**Data for this exercise**
····················

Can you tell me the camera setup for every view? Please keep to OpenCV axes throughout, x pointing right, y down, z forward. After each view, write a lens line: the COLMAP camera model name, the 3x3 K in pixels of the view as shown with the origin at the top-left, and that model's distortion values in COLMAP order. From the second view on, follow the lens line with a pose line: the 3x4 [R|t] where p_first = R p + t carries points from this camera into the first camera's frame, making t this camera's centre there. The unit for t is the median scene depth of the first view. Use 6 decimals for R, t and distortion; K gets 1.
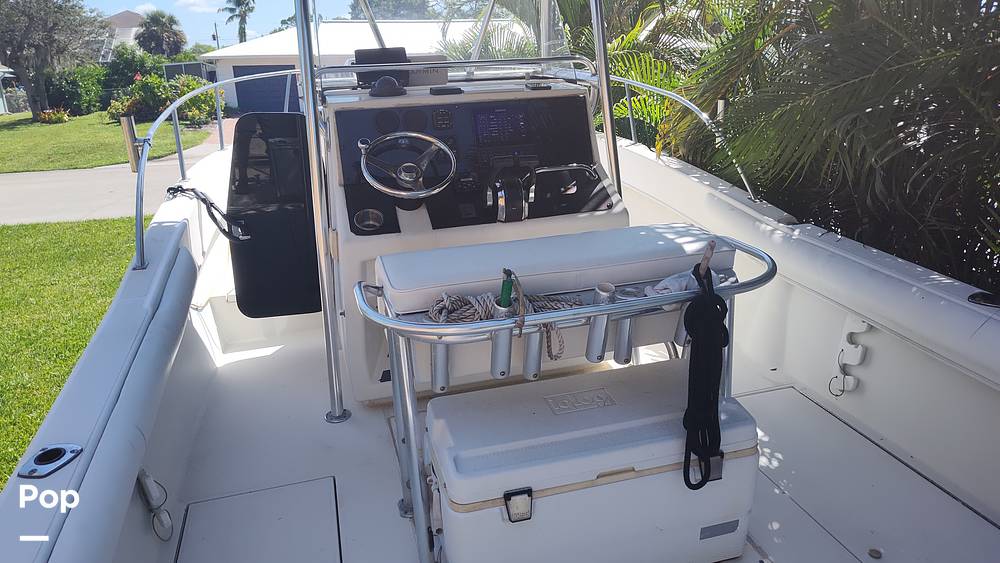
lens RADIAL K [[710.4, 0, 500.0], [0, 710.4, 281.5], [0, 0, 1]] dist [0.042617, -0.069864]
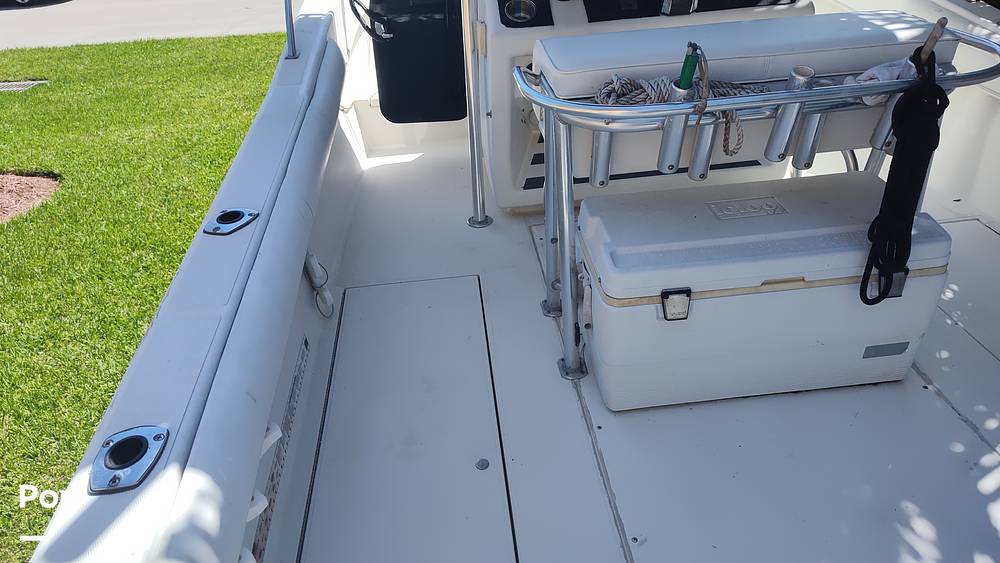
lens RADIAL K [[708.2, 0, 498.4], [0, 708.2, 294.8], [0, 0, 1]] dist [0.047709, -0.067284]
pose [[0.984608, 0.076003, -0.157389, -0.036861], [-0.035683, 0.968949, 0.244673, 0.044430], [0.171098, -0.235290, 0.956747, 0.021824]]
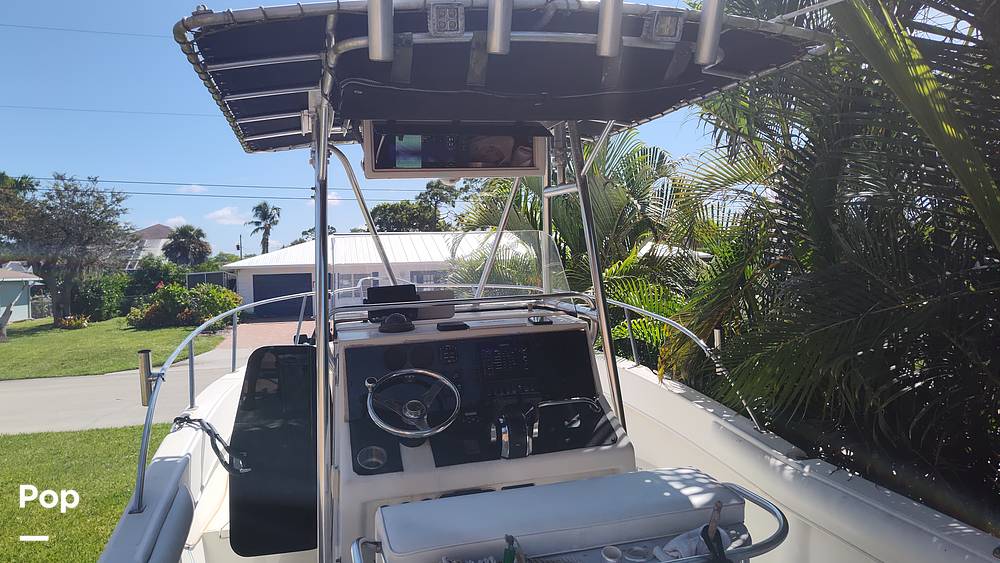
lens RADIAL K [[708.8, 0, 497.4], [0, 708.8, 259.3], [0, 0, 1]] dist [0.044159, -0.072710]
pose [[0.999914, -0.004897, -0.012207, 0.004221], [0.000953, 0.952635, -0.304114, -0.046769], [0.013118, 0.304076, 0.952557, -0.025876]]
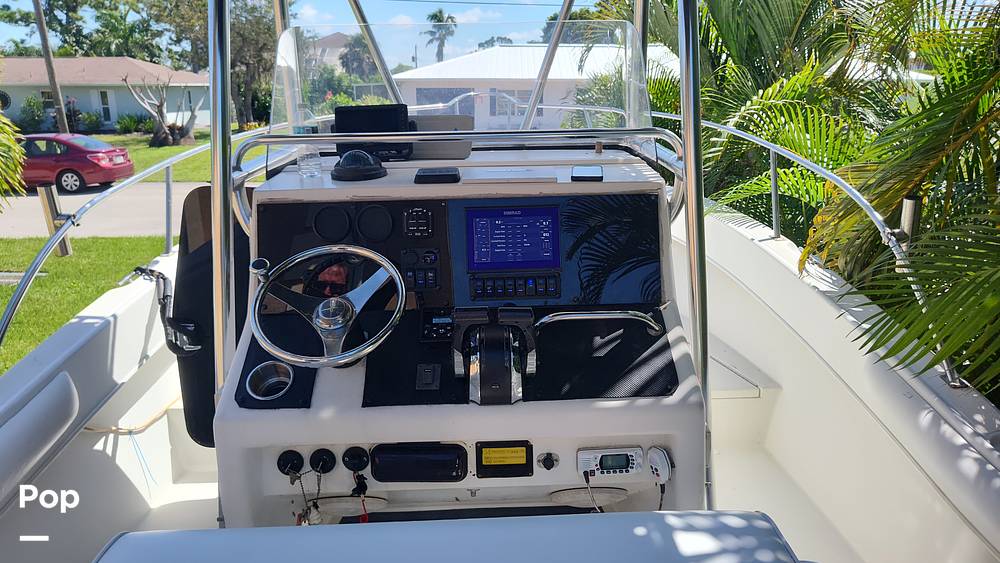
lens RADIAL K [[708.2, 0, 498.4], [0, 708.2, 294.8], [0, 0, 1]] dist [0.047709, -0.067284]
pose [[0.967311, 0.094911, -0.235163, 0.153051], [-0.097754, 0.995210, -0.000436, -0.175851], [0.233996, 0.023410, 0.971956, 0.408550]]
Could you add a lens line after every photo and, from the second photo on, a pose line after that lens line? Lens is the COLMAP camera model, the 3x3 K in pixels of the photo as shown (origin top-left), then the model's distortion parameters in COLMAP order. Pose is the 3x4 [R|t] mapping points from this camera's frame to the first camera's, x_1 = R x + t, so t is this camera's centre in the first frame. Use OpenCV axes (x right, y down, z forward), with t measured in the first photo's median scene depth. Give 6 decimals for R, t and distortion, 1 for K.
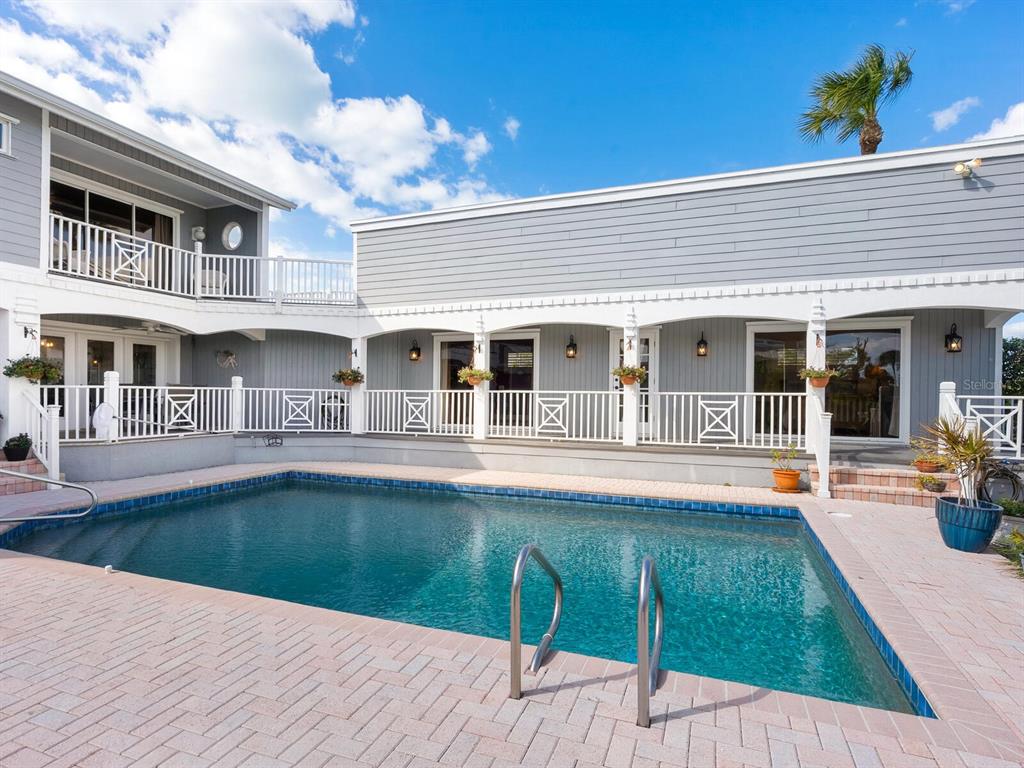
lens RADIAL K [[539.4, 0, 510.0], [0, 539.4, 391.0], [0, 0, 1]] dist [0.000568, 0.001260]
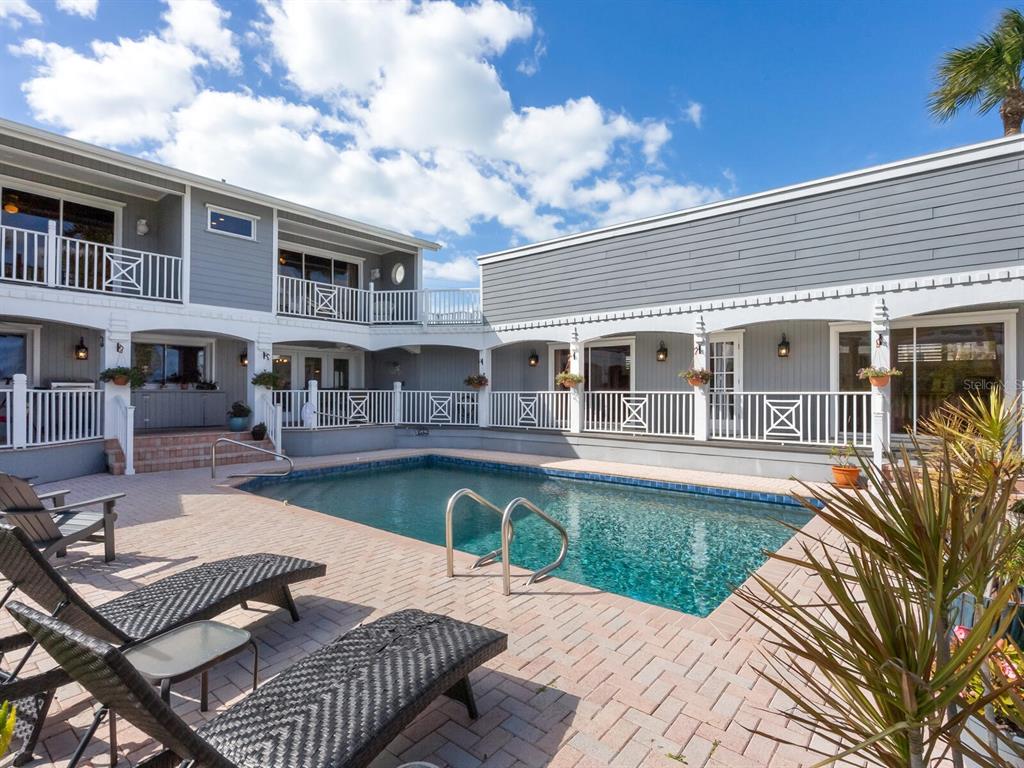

····················

**Work instruction**
If a record holds a picture, leave the picture out, but repeat every line exactly.

**Answer box**
Can you tell me the camera setup for every view? Please keep to OpenCV axes throughout, x pointing right, y down, z forward. After each view, write a lens line: the COLMAP camera model name, the 3x3 K in pixels of the view as shown with the origin at the top-left, and that model's distortion values in COLMAP order. From the second view on, follow the lens line with a pose line: the 3x4 [R|t] where p_first = R p + t carries points from this camera into the first camera's frame, making t this camera's centre there. The unit for t is the median scene depth of the first view. Use 6 decimals for R, t and distortion; K gets 1.
lens RADIAL K [[710.4, 0, 500.0], [0, 710.4, 281.5], [0, 0, 1]] dist [0.042617, -0.069864]
lens RADIAL K [[708.2, 0, 498.4], [0, 708.2, 294.8], [0, 0, 1]] dist [0.047709, -0.067284]
pose [[0.984608, 0.076003, -0.157389, -0.036861], [-0.035683, 0.968949, 0.244673, 0.044430], [0.171098, -0.235290, 0.956747, 0.021824]]
lens RADIAL K [[708.8, 0, 497.4], [0, 708.8, 259.3], [0, 0, 1]] dist [0.044159, -0.072710]
pose [[0.999914, -0.004897, -0.012207, 0.004221], [0.000953, 0.952635, -0.304114, -0.046769], [0.013118, 0.304076, 0.952557, -0.025876]]
lens RADIAL K [[708.2, 0, 498.4], [0, 708.2, 294.8], [0, 0, 1]] dist [0.047709, -0.067284]
pose [[0.967311, 0.094911, -0.235163, 0.153051], [-0.097754, 0.995210, -0.000436, -0.175851], [0.233996, 0.023410, 0.971956, 0.408550]]
Could you add a lens line after every photo and, from the second photo on, a pose line after that lens line? Lens is the COLMAP camera model, the 3x3 K in pixels of the photo as shown (origin top-left), then the model's distortion parameters in COLMAP order. Pose is the 3x4 [R|t] mapping points from this camera's frame to the first camera's, x_1 = R x + t, so t is this camera's centre in the first frame. Use OpenCV axes (x right, y down, z forward), with t measured in the first photo's median scene depth. Give 6 decimals for R, t and distortion, 1 for K.
lens RADIAL K [[539.4, 0, 510.0], [0, 539.4, 391.0], [0, 0, 1]] dist [0.000568, 0.001260]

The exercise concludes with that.